Android APK security analysis tool that runs in the browser. Drop an APK file, it decompiles the DEX, parses the manifest, scans for issues, and lets you browse the code. Nothing gets uploaded anywhere.
DEX Decompiler : reads DEX bytecode and converts it to Java pseudocode and Smali disassembly. Class trees, method signatures, field listings, string extraction.
Security Scanner : 80+ rules covering hardcoded secrets, weak crypto, insecure HTTP, exported components, WebView vulns, intent issues, SQL injection, certificate pinning bypasses, and more. Findings tagged with CWE, OWASP Mobile Top 10, MASVS.

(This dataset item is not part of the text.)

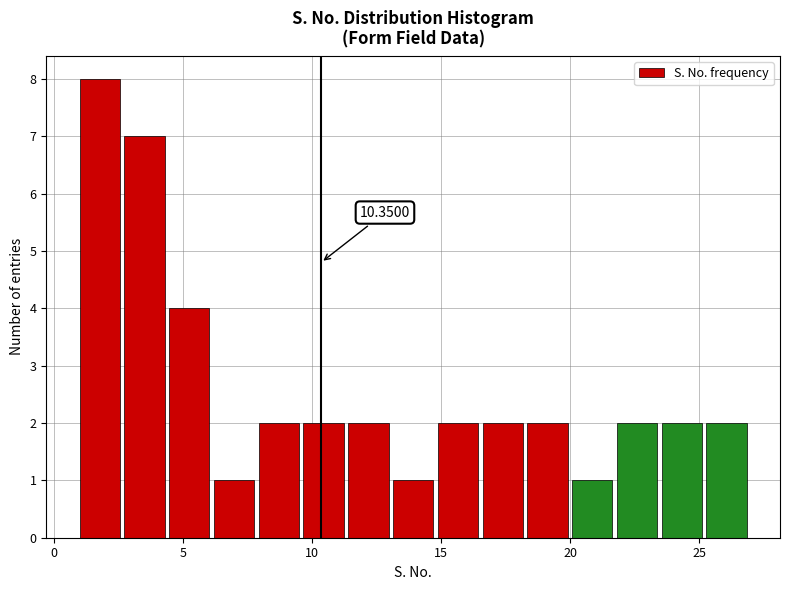

Around what value on the x-axis is the tallest bar? Give the approximate position of its centre, as read against the axis.

2.0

Manifest Parser : decodes binary AXML. Exported components, permissions, SDK versions, backup flags, deep link schemes, task hijacking, custom permissions.

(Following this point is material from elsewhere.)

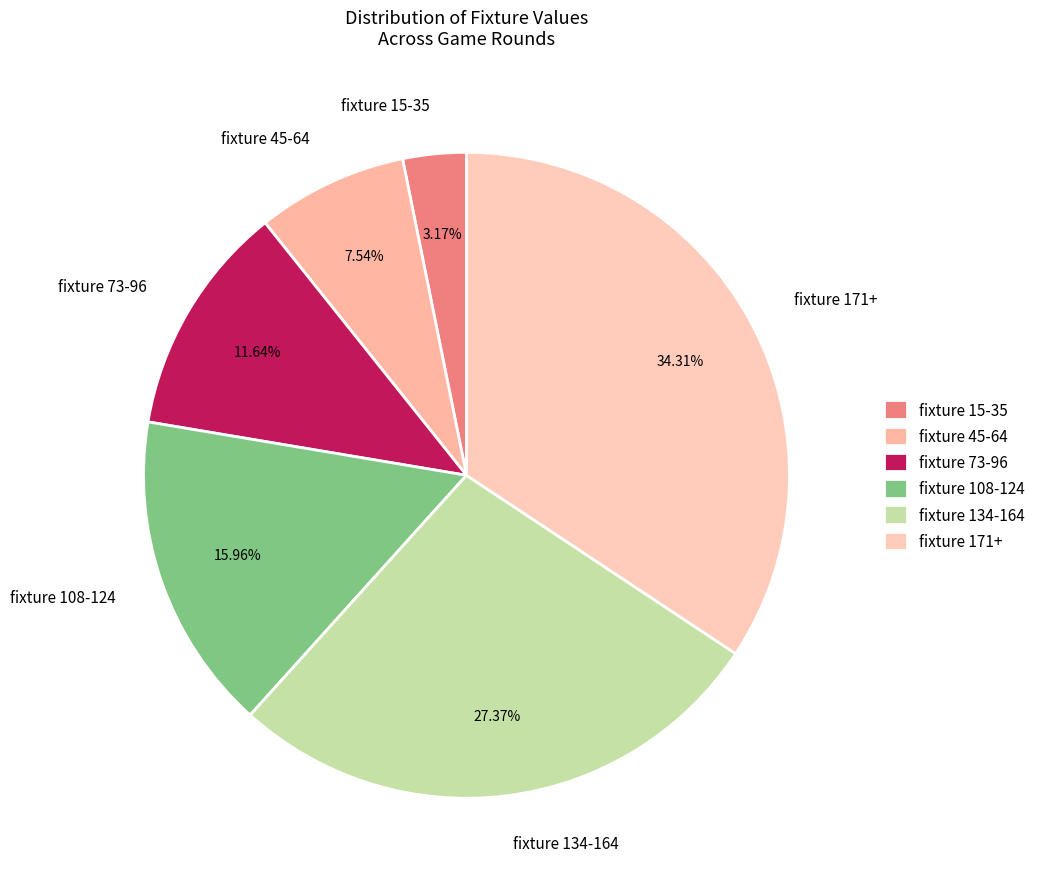

Which slice is the largest?

fixture 171+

Certificate Analysis : reads signing certs from the APK
Component Inspector : lists all exported activities, services, receivers, providers with intent filters and permissions. Generates ADB commands to test each one.
Tracker Detection : identifies 38+ ad SDKs, analytics, crash reporters, payment libs from DEX strings.
File Explorer : browse APK contents. XML, JSON, images, databases, .so files with syntax highlighting or hex view.
PDF Export : findings report with all instances.
Go to apkauditor.com and drop an APK.
Open index.html in Chrome, Firefox, or Edge. Or serve it:
python -m http.server 8000Open the page, drag and drop an APK onto the drop zone. Wait for analysis to finish. Browse the five tabs: Overview, Findings, Code & Explorer, Components, Manifest.
Click any finding to jump to the source. Use the sidebar search to find classes, methods, strings across all decompiled code.
| Category | What it checks |
|---|---|
| Storage | World-readable/writable files, external storage, SharedPreferences, SQLite raw queries |
| Crypto | Weak hashes (MD5, SHA-1), hardcoded keys, ECB mode, static IVs, no padding, deprecated ciphers |
| Network | Cleartext HTTP, missing cert pinning, custom TrustManagers, hostname verifier bypasses |
| Components | Exported without permissions, intent redirection, pending intent mutability, deep link hijacking |
| WebView | JavaScript enabled, file access, debug mode, content provider access, mixed content |
| Secrets | API keys (Google, AWS, Firebase, Stripe, Twilio, etc.), hardcoded passwords and tokens |
| Code | Reflection, dynamic class loading, native libs, clipboard access, screenshot flags |
Handles APKs with multiple DEX files (classes.dex through classes9.dex). All get parsed and scanned.
index.html - UI and styling
apk-analyzer.js - all analysis logic
lib/
jszip.min.js - ZIP extraction (MIT)
jspdf.umd.min.js - PDF export (MIT)
Everything runs client-side in JavaScript. The APK is extracted with JSZip, DEX files are parsed from binary, bytecode is translated to Java pseudocode through register tracking and pattern matching, binary XML is decoded from AXML format, and certificates are parsed from PKCS#7/DER. No server, no uploads, no external calls.
MIT. See LICENSE.
For authorized security testing and educational use only. Get permission before analyzing APKs you don't own.